The Value of Customer-Lifetime Value in the Hospitality Industry
Putting the Value in CLV
By Matt Lindsay President, Mather Economics LLC | August 28, 2016
As simple as it sounds, knowing which customers are profitable is a challenging task for many businesses. Predicting which customers have the most profit potential is even more challenging since it requires estimation of future business. Applying these same modeling techniques and profit calculations to potential customers adds yet another degree of difficulty.
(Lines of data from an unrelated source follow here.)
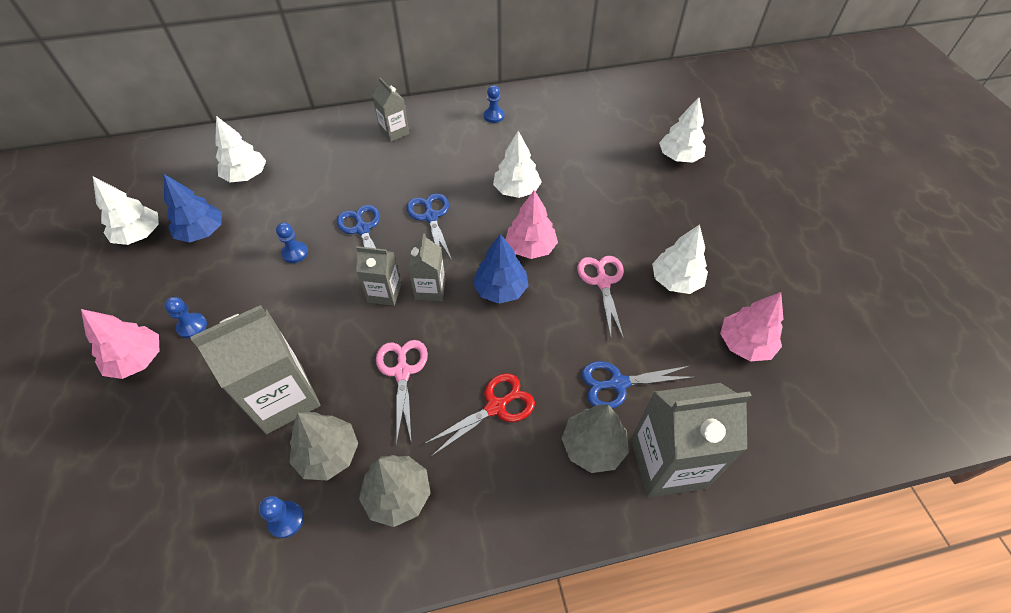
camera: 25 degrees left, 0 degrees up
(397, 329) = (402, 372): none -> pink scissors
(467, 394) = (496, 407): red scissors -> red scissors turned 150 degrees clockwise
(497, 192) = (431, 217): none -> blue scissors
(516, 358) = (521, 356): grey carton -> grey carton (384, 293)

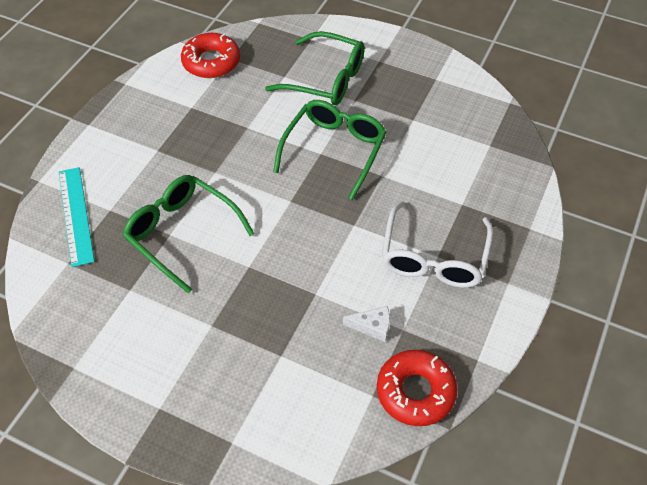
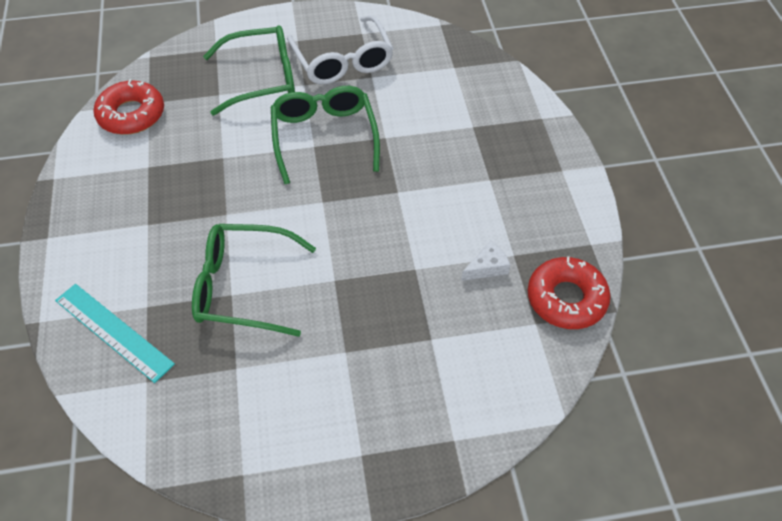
camera: 35 degrees left, 0 degrees up
(434, 257) = (487, 182): white glasses -> white glasses (342, 61)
Customer lifetime value (CLV) is a (relatively) old concept. Businesses have been calculating the expected operating margins received from a customer from long before the birth of the internet and modern data tools. Even though technology has changed significantly, the challenges largely remain the same. Let's start with the data. For a hotel manager, measuring CLV requires knowledge of the variable revenue and costs from an individual customer, which are determined by the nature of their activity with the hotel. Collecting data from these activities and combining them at a customer level is challenging. Does restaurant activity not charged to their room get associated with that customer? Do the incremental costs associated with their use of the business center, gym and executive lounge get captured and assigned to them? If the revenue and costs are assigned, are they treated correctly? Is there an allocation that occurs? If so, what is that calculation? We have seen many businesses draw faulty conclusions about the profitability of certain customers due to an internal cost allocation decision that does not reflect the true behavior of costs in response to changes in customer activity.
Having a loyalty program that provides an incentive for customers to share data on their activities within the property and the brand at large is one way to tackle the data challenge. Using statistical modeling to measure the variation in costs due to customer activities instead of static cost-sharing rules is a solution to the bias from internal cost allocation.
The second challenge for measuring digital CLV is forecasting the expected purchases of a customer. In many cases, businesses use historical purchase data as a guide to future behavior, which is a reasonable approximation in most cases. A best practice is to develop a forecast algorithm using econometric techniques that can adjust purchase forecasts for customers in response to changes in factors that affect behavior such as price changes, loyalty campaigns and product enhancements.
If a CLV score is calculated using a forecast algorithm instead of a static historical retention curve, we call it a "dynamic CLV" score. Developing these algorithms using data from the entire customer base and then applying them to individuals with similar characteristics enables predictions for customers that have minimal or no historical purchase data. Validation of the predictive powers of the algorithms can be done with A/B testing, where a representative sample of customers is selected for use as a control group. The combination of econometric modeling and testing of the predictions is a best practice not only for CLV scoring but other activities as well.
Once a business has an effective CLV metric in place, it can monetize that investment through customer acquisition efforts. An effective customer acquisition tactic is to offer discount offers to prospective customers. This can be done through a number of marketing channels with differing degrees of customer targeting specificity. Dynamic CLV can guide businesses as they decide what offers should be presented to individual customers and what channels should be used for the communication of those offers. Some customers are more receptive to the price of the room, some value the amenities of the property, some want proximity to other destinations. Understanding which type of incentive is most important to a customer can dramatically improve the ROI on marketing investments.